Documentation and records

  • Raw data: Original records from instruments or observations before processing.
  • Audit trail: Chronological record of changes made to data or documents.
  • Metadata: Contextual information describing data sources, parameters, and conditions.
  • Data integrity: Assurance that data are complete, consistent, and accurate throughout their lifecycle.
  • Retrospective review: Post-hoc evaluation of data quality and compliance.
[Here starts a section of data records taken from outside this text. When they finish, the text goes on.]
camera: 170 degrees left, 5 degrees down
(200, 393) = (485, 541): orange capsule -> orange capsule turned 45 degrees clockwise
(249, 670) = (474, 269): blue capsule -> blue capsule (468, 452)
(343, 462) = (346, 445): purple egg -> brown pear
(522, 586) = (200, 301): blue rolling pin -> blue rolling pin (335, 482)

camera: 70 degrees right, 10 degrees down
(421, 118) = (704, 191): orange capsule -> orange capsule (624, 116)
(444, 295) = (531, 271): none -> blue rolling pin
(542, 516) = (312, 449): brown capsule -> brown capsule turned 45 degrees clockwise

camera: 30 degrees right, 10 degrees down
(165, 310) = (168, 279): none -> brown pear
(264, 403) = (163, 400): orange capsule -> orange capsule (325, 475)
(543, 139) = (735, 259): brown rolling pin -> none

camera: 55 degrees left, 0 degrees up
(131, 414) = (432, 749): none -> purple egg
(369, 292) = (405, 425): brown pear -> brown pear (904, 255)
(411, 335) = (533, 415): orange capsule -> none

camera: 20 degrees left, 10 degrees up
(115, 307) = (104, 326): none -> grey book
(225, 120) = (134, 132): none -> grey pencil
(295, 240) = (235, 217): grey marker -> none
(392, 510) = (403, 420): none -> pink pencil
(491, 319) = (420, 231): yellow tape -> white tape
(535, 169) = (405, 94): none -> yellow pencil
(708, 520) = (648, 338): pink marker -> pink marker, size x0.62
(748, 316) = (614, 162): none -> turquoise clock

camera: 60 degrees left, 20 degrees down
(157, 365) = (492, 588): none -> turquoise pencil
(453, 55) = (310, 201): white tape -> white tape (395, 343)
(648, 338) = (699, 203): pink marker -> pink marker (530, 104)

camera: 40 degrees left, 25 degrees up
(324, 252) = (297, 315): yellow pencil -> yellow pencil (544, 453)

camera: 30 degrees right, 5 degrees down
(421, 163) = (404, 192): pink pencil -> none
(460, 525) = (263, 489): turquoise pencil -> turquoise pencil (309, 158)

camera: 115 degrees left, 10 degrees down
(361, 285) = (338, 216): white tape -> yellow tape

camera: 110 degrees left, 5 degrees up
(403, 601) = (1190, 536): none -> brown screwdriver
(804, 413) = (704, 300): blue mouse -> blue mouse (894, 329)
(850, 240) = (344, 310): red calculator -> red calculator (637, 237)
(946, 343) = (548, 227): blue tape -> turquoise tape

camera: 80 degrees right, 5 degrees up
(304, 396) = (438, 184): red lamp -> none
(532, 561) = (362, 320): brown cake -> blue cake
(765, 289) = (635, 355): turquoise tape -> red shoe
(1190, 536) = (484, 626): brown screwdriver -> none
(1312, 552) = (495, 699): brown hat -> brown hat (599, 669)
Synthesis, structure, and route design

Synthetic planning

  • Precursor: A chemical used to synthesize another compound.
  • Protecting group: Temporary modification to shield reactive sites during synthesis.
  • Deprotection: Removal of protecting groups to restore functionality.
  • Yield: Amount of product obtained relative to theoretical maximum.
  • Atom economy: Efficiency metric considering the proportion of reactant atoms incorporated into the product.
  • Byproduct: Secondary substances formed during reactions, sometimes requiring removal.
  • Scalability: Feasibility of increasing synthesis from lab to larger quantities without compromising quality.

Structural description

  • SMILES: Text representation of chemical structures using a standardized notation.
  • InChI (International Chemical Identifier): Layered descriptor providing unique identification of chemical structures.
  • Molecular weight: Sum of atomic weights; used in stoichiometry and dosing in lab contexts.
  • Empirical formula: Simplest whole-number ratio of elements in a compound.
  • Structure–activity relationship (SAR): Relationship between chemical structure and biological activity.
  • QSAR: Quantitative modeling linking structural descriptors to measured activities.

How to use this glossary

  • Find concepts quickly: Use section headings to locate terms by theme (analytical, pharmacology, compliance).
  • Link across topics: Many terms interact—for example, salt form impacts solubility, which affects HPLC method setup.
  • Stay within scope: Apply definitions in laboratory and compliance contexts; do not infer medical or legal advice.
  • Request additions: If your team uses specialized terms not listed here, we can expand this glossary to fit your workflows.